PASSAGE SHOWN:
**********

Frew Donald McMillan (born 20 May 1942) is a former professional male tennis player from South Africa who won five grand slam doubles titles including three Wimbledons with Bob Hewitt. All together, he won 63 doubles titles, surpassed only by the Bryan brothers, Daniel Nestor, Mark Woodforde, Todd Woodbridge, John McEnroe and Tom Okker. He was also ranked No.1 in Doubles on the ATP Computer for a significant period from 1977 to 1979 when he was aged 37.

Biography 
McMillan was born in Springs, South Africa.  Aside from his considerable success as a doubles player, he had a singles career with good results mostly in South Africa.

**********

EXTRACTED ENTRIES:
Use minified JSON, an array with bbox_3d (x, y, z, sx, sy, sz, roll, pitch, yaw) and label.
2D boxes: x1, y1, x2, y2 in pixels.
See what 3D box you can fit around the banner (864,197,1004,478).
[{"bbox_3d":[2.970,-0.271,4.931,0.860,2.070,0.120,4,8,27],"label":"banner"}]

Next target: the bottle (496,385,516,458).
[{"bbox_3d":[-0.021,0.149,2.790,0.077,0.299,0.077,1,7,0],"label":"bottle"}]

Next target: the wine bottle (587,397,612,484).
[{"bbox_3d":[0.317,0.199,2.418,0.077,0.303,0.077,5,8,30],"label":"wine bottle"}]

**********

INSTRUCTIONS:
1. According to the passage about Frew McMillan, in which town was he born?
2. Output the section of the passage about Frew McMillan between "Frew Donald McMillan" and "was aged 37.", inclusive, copied word for word.
Work only from the passage about Frew McMillan and ignore the records.

TASK RESPONSES:
1. Springs, South Africa.

2.
Frew Donald McMillan (born 20 May 1942) is a former professional male tennis player from South Africa who won five grand slam doubles titles including three Wimbledons with Bob Hewitt. All together, he won 63 doubles titles, surpassed only by the Bryan brothers, Daniel Nestor, Mark Woodforde, Todd Woodbridge, John McEnroe and Tom Okker. He was also ranked No.1 in Doubles on the ATP Computer for a significant period from 1977 to 1979 when he was aged 37.